Tekst ter analyse -
>>>
Het level design van Sekiro is ronduit indrukwekkend. Wie dacht dat de verticaliteit voor chaos en oninteressante levels zou zorgen, heeft het goed mis gehad. In het begin voelt het misschien wel even zo: je bent niet gewend om naast om je heen, ook naar onder en boven te moeten kijken. Je zal eerst veel verdwalen en een gebied niet zo snel herkennen. Na een paar uur spelen verdwijnt dit gevoel gelukkig en dan weet je niet anders. Je let continu, alsof het tweede natuur is geworden, overal op: je ziet meteen een tak in de verte waar je met je ‘Grappling Hook’ naar kan slingeren, je ziet een richel onder je waar je aan kan hangen, of je spot meteen een groepje vijanden ergens en je hersenen werken overuren om een route te plannen om ze zo efficiënt mogelijk uit te schakelen. De vrijheid lijkt eindeloos en de levels voelen als jouw speeltuin. Daarbij komt dat de wereld je echt beloont als je niet alleen voor het duidelijkste pad kiest. Een zijpaadje kan zomaar een shortcut ontgrendelen waardoor je als je doodgaat minder ver terug hoeft te lopen van je laatste checkpoint, of er kan een belangrijk voorwerp te vinden zijn of soms zelfs een mini-boss. Je vindt altijd wel wat als je goed genoeg zoekt en dit zorgt ervoor dat het echt voelt alsof jij een ontdekking hebt gedaan en niet alsof het spel je simpelweg in een richting heeft geduwd.
<<<
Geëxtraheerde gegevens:
>>>
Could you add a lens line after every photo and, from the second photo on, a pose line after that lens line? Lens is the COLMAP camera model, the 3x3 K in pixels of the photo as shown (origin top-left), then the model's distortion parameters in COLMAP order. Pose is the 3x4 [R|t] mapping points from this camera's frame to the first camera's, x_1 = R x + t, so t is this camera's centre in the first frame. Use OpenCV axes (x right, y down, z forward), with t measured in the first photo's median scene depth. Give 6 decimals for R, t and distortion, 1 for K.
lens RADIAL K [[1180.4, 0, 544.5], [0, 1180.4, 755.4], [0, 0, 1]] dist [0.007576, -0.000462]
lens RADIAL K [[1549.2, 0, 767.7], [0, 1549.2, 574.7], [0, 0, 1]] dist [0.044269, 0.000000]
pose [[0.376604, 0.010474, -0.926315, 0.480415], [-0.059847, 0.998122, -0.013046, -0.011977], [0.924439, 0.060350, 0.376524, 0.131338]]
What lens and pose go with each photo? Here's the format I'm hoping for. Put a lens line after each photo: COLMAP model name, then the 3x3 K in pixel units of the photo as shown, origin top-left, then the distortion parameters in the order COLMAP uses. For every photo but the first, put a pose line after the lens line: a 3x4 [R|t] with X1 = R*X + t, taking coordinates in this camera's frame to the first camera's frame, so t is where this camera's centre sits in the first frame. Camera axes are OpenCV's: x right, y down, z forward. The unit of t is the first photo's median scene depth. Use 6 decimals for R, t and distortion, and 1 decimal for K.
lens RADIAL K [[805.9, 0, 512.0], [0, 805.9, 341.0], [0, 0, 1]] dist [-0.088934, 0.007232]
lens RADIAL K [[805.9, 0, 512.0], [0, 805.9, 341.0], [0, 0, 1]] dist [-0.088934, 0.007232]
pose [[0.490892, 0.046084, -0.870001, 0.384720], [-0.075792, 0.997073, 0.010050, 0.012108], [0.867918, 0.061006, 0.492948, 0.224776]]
<<<
Doel van de opdracht - Schrijf de tekst over het level design van Sekiro in zijn geheel en woord voor woord over. De lijst is afzonderlijk materiaal en hoort niet bij de tekst.

Uitwerking -
Het level design van Sekiro is ronduit indrukwekkend. Wie dacht dat de verticaliteit voor chaos en oninteressante levels zou zorgen, heeft het goed mis gehad. In het begin voelt het misschien wel even zo: je bent niet gewend om naast om je heen, ook naar onder en boven te moeten kijken. Je zal eerst veel verdwalen en een gebied niet zo snel herkennen. Na een paar uur spelen verdwijnt dit gevoel gelukkig en dan weet je niet anders. Je let continu, alsof het tweede natuur is geworden, overal op: je ziet meteen een tak in de verte waar je met je ‘Grappling Hook’ naar kan slingeren, je ziet een richel onder je waar je aan kan hangen, of je spot meteen een groepje vijanden ergens en je hersenen werken overuren om een route te plannen om ze zo efficiënt mogelijk uit te schakelen. De vrijheid lijkt eindeloos en de levels voelen als jouw speeltuin. Daarbij komt dat de wereld je echt beloont als je niet alleen voor het duidelijkste pad kiest. Een zijpaadje kan zomaar een shortcut ontgrendelen waardoor je als je doodgaat minder ver terug hoeft te lopen van je laatste checkpoint, of er kan een belangrijk voorwerp te vinden zijn of soms zelfs een mini-boss. Je vindt altijd wel wat als je goed genoeg zoekt en dit zorgt ervoor dat het echt voelt alsof jij een ontdekking hebt gedaan en niet alsof het spel je simpelweg in een richting heeft geduwd.